Exercise data:
• • •

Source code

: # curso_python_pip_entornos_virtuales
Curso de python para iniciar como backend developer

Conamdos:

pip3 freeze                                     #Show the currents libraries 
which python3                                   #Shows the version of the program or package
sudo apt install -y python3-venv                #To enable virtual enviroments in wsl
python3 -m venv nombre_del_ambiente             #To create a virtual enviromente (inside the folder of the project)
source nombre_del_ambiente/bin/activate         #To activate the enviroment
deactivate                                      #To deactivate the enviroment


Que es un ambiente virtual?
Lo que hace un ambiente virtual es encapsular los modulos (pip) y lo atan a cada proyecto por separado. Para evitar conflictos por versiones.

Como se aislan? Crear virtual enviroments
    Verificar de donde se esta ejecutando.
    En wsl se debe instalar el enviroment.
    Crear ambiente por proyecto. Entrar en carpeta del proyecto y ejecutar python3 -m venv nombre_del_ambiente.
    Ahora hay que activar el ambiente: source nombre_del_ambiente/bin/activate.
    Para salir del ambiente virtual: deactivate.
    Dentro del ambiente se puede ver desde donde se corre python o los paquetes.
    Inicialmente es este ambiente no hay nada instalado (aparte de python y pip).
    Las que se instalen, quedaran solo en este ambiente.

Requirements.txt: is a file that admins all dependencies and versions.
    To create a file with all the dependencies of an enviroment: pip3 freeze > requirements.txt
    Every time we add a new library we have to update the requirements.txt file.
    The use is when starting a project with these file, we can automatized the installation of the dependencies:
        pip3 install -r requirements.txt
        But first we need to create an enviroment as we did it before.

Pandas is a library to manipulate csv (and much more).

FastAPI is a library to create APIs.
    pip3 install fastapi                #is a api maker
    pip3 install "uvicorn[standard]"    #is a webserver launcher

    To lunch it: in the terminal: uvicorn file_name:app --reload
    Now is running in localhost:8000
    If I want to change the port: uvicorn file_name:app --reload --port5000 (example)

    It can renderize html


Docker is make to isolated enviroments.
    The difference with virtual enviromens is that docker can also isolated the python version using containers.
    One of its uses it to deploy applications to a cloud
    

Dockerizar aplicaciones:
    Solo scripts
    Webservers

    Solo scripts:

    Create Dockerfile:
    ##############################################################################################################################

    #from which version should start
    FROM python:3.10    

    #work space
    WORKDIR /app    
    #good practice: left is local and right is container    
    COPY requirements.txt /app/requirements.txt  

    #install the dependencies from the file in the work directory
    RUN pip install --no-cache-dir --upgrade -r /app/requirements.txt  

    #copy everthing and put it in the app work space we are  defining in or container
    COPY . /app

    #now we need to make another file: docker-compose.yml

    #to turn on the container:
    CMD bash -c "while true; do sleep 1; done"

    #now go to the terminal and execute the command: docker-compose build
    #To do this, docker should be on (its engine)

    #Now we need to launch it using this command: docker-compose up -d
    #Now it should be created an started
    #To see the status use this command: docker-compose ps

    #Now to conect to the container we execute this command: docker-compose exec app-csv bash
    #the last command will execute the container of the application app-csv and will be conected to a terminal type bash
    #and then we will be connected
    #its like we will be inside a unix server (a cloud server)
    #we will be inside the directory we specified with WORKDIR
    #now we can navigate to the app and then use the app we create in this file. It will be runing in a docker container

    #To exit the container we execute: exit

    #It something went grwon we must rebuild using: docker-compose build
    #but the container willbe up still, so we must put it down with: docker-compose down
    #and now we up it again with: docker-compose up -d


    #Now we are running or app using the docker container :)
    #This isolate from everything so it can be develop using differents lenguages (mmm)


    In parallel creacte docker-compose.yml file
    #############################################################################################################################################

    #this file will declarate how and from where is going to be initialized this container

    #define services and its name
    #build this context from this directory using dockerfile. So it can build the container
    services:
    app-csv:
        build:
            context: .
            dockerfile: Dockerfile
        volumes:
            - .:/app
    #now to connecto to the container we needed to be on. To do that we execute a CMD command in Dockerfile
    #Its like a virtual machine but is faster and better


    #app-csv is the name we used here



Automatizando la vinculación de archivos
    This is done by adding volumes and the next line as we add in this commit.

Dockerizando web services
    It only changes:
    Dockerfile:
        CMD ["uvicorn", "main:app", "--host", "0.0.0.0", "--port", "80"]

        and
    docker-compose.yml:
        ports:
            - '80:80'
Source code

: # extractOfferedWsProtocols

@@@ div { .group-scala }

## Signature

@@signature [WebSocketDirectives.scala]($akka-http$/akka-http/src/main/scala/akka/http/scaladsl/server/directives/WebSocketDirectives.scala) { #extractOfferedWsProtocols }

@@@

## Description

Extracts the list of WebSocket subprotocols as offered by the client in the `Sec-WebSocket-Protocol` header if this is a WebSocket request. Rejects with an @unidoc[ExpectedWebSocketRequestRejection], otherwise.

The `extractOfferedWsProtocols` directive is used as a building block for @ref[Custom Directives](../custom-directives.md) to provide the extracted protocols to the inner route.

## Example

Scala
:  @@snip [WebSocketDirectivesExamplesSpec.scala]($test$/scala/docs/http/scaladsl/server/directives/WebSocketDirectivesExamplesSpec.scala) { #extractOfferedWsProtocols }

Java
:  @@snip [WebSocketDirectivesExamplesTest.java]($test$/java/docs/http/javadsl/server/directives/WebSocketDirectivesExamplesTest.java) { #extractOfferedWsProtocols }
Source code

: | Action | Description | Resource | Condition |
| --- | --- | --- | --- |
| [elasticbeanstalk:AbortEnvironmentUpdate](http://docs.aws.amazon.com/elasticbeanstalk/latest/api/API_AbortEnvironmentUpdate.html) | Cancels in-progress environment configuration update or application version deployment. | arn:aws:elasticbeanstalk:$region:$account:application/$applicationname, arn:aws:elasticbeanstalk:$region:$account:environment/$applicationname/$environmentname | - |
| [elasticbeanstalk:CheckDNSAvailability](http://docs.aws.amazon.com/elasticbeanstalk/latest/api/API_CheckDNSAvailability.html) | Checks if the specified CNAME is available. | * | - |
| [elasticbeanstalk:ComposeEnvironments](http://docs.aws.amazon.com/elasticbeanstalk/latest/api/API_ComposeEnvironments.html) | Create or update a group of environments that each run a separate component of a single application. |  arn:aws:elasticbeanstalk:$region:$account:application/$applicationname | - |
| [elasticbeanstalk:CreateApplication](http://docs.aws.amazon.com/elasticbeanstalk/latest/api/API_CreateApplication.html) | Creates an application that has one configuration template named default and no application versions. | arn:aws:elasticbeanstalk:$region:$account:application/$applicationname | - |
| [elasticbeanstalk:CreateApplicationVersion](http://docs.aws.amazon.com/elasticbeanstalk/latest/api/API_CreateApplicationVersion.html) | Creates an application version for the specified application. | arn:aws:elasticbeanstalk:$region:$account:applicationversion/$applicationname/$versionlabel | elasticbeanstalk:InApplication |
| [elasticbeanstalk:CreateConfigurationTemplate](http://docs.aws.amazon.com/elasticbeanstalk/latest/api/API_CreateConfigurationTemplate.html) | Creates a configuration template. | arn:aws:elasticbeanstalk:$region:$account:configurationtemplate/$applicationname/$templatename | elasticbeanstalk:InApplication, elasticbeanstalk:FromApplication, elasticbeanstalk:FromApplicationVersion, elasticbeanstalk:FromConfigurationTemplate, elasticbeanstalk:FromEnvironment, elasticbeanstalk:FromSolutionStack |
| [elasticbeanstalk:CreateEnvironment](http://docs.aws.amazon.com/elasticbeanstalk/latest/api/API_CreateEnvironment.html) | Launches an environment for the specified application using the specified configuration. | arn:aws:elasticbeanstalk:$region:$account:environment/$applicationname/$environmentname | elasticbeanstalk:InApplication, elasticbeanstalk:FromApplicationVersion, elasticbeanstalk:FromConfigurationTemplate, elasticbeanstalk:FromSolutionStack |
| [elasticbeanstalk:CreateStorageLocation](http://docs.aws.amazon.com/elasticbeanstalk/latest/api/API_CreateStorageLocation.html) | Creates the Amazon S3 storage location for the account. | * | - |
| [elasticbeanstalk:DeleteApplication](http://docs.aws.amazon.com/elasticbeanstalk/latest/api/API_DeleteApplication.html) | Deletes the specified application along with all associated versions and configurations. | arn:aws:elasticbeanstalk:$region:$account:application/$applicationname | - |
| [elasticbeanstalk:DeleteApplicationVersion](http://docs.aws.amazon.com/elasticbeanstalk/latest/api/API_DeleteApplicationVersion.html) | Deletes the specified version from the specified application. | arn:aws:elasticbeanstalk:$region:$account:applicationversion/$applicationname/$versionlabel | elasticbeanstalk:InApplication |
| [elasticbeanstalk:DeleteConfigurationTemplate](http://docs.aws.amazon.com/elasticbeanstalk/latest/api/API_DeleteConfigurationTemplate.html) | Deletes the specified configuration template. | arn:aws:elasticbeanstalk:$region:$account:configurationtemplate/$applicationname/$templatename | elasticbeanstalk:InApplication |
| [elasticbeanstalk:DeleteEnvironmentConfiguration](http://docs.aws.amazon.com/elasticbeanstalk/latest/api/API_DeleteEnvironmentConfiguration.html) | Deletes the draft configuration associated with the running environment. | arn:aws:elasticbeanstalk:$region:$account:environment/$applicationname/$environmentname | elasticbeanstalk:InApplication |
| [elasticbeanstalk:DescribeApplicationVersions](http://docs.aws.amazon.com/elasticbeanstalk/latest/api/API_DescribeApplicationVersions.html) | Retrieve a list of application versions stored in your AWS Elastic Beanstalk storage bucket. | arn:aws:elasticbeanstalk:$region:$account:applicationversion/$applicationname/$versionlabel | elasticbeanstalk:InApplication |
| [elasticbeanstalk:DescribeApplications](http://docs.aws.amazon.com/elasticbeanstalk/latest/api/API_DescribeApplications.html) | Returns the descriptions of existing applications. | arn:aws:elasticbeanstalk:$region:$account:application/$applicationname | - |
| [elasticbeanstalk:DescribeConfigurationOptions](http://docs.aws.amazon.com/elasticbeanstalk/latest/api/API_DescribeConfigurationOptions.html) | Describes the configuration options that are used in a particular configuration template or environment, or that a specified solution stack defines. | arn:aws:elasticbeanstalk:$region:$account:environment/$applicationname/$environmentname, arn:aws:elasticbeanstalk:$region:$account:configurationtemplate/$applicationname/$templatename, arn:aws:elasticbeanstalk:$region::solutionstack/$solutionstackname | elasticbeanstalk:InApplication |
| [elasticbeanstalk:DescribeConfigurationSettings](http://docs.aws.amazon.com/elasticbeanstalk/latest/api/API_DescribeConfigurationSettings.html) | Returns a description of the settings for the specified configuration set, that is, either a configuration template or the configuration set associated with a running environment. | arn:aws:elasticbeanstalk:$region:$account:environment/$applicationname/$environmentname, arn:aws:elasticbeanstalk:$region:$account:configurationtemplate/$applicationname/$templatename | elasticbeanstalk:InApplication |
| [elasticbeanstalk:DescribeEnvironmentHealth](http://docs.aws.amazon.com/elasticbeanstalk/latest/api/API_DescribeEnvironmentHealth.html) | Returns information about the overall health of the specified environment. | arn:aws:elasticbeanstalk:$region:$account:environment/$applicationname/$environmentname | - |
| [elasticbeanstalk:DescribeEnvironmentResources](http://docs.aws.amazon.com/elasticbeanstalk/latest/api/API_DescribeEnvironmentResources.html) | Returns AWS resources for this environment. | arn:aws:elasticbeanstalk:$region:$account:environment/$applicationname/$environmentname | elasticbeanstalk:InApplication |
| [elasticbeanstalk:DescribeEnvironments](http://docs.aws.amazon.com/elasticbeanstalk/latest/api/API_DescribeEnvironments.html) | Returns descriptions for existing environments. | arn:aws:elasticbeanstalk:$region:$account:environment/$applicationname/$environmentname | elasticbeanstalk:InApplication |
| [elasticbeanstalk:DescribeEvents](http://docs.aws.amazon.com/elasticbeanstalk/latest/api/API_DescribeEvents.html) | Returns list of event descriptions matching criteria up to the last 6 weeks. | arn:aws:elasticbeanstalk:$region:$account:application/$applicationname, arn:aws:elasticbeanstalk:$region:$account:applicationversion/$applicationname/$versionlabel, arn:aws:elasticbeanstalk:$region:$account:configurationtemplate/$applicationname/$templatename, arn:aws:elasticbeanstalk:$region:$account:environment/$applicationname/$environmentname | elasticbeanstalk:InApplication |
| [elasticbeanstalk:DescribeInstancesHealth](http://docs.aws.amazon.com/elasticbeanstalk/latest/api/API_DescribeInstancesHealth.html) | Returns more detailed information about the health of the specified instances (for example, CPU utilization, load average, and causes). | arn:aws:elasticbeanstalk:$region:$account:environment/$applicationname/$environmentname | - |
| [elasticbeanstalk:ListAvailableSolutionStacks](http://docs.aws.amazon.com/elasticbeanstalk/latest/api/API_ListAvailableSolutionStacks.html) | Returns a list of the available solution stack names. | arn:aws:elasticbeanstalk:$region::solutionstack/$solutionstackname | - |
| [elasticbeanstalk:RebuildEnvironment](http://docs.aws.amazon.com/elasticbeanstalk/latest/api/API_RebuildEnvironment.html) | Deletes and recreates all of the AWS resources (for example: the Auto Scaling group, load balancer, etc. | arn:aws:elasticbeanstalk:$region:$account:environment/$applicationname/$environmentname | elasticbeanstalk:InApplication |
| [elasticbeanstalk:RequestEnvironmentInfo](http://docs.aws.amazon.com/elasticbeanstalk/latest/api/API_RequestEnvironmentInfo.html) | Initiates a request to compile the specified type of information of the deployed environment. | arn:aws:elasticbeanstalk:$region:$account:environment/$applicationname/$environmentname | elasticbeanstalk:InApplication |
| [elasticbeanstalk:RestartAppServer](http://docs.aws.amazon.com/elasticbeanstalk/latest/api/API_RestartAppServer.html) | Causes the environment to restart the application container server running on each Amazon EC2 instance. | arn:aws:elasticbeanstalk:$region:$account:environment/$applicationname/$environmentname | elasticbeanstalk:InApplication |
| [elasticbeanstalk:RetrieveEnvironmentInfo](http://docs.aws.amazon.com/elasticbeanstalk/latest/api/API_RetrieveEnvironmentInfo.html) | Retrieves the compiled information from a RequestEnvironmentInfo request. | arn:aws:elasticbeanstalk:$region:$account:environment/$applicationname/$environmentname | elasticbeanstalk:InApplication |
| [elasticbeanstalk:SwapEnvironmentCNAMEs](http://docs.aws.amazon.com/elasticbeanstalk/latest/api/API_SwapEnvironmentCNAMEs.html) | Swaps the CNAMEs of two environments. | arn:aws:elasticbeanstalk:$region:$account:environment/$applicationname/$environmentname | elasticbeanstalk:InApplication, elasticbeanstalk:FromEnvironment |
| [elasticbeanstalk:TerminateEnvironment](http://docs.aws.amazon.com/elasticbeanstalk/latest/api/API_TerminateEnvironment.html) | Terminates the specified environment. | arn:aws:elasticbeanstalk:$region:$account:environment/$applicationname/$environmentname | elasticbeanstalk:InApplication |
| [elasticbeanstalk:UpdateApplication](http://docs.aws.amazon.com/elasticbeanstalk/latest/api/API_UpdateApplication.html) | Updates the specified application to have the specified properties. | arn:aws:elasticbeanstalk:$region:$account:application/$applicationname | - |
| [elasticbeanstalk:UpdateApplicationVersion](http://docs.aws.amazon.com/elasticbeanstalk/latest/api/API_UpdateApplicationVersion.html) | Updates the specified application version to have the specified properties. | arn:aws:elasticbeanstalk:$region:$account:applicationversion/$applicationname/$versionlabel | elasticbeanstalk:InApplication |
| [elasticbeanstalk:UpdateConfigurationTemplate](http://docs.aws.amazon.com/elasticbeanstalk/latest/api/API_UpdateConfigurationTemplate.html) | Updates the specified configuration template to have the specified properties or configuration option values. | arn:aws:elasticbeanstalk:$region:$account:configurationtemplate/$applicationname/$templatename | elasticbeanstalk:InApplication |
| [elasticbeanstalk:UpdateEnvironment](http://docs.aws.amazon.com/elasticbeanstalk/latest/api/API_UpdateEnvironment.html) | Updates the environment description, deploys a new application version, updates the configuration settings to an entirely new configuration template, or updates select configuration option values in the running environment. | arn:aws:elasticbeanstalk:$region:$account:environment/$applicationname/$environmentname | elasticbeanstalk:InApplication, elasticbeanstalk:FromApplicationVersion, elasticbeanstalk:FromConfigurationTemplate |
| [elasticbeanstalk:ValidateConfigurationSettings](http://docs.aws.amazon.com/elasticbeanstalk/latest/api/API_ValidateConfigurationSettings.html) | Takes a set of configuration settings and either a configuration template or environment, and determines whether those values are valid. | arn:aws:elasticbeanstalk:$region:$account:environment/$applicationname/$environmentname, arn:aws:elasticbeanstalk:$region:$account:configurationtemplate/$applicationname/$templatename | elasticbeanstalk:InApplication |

• • •

Activity: Please copy out the lines of the material above verbatim, beginning at the line that contains "#Now we need to launch" and stopping after the line that contains "#and now we".

Solution:
    #Now we need to launch it using this command: docker-compose up -d
    #Now it should be created an started
    #To see the status use this command: docker-compose ps

    #Now to conect to the container we execute this command: docker-compose exec app-csv bash
    #the last command will execute the container of the application app-csv and will be conected to a terminal type bash
    #and then we will be connected
    #its like we will be inside a unix server (a cloud server)
    #we will be inside the directory we specified with WORKDIR
    #now we can navigate to the app and then use the app we create in this file. It will be runing in a docker container

    #To exit the container we execute: exit

    #It something went grwon we must rebuild using: docker-compose build
    #but the container willbe up still, so we must put it down with: docker-compose down
    #and now we up it again with: docker-compose up -d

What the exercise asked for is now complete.